━━━ Data to use

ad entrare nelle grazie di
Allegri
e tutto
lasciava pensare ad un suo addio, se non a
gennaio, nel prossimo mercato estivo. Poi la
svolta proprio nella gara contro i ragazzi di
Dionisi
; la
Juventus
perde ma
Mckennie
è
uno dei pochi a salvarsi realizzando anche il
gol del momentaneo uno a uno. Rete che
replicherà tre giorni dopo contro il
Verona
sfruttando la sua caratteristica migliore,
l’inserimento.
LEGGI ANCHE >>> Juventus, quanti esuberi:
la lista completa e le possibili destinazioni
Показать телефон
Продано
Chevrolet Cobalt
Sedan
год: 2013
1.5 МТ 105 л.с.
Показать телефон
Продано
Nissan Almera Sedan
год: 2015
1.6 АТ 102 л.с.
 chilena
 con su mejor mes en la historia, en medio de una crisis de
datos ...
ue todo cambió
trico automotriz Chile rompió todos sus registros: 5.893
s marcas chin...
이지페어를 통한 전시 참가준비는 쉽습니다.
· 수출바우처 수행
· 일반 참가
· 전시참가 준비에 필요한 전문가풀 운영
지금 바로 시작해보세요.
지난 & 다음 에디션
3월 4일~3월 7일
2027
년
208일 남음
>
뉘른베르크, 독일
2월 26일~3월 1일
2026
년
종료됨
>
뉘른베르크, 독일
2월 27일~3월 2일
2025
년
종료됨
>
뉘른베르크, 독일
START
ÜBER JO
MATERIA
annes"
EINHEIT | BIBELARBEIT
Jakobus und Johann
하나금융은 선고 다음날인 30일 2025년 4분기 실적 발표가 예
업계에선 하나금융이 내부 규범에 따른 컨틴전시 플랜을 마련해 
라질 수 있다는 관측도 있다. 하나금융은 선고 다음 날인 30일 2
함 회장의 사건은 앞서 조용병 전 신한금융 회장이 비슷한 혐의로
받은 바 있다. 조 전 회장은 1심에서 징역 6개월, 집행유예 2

━━━━━━
━━━ Data to use

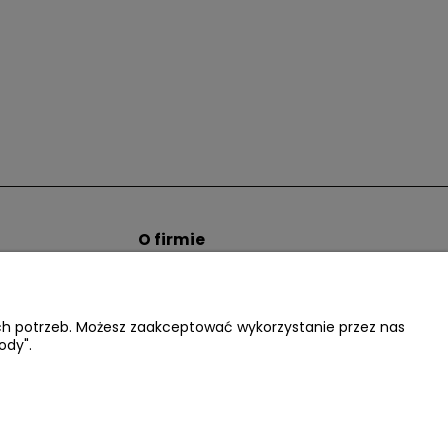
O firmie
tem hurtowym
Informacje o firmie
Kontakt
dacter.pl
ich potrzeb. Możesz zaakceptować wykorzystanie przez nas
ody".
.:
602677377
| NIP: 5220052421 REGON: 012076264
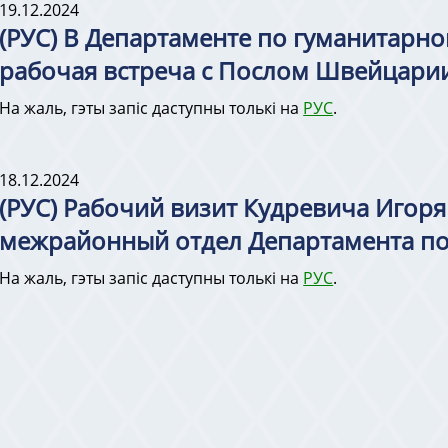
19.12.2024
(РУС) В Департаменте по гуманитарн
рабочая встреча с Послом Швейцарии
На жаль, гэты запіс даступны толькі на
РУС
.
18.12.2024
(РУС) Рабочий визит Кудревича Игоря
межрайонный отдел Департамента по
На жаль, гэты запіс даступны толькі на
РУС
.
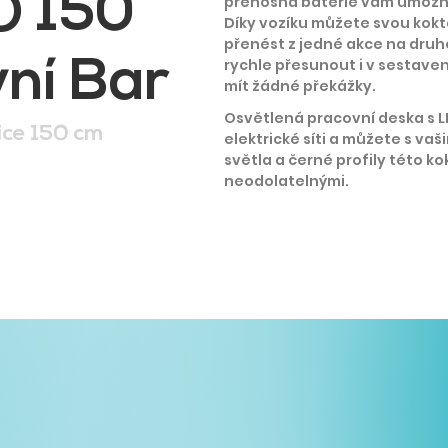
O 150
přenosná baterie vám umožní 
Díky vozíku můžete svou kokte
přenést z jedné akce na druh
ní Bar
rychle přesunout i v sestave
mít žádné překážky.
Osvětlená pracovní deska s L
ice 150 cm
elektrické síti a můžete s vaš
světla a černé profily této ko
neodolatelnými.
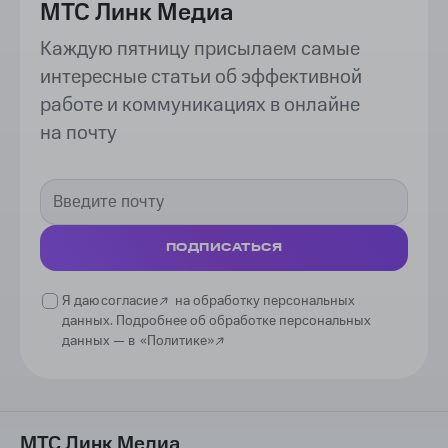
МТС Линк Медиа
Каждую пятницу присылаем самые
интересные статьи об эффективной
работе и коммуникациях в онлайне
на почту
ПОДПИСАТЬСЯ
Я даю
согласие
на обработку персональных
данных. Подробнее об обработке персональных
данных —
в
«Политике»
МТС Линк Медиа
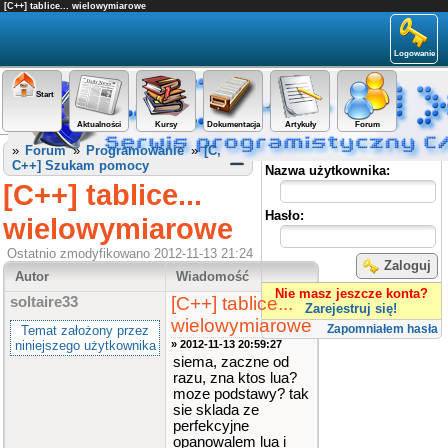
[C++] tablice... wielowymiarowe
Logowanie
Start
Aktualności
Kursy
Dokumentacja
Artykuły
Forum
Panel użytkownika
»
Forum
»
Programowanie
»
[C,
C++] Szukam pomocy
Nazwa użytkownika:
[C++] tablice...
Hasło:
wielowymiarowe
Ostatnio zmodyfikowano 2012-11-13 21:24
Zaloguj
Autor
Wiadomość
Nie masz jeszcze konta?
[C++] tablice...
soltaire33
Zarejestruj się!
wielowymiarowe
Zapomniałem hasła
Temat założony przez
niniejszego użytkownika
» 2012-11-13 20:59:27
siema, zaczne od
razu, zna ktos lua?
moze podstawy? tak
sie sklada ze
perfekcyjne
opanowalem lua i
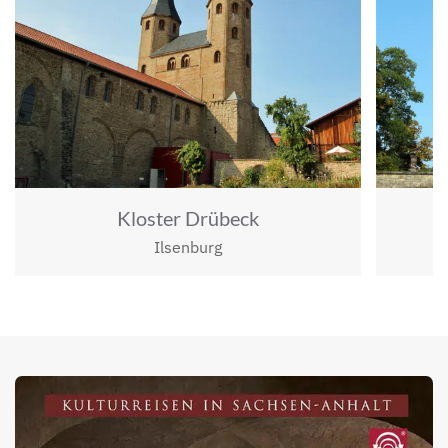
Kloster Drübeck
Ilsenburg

━━━━━━

What to do — Copy out the lines of the material word for word, starting at the line that contains "ad entrare nelle grazie di" and ending after the line that contains "l’inserimento.".

Answer for this exercise —
ad entrare nelle grazie di
Allegri
e tutto
lasciava pensare ad un suo addio, se non a
gennaio, nel prossimo mercato estivo. Poi la
svolta proprio nella gara contro i ragazzi di
Dionisi
; la
Juventus
perde ma
Mckennie
è
uno dei pochi a salvarsi realizzando anche il
gol del momentaneo uno a uno. Rete che
replicherà tre giorni dopo contro il
Verona
sfruttando la sua caratteristica migliore,
l’inserimento.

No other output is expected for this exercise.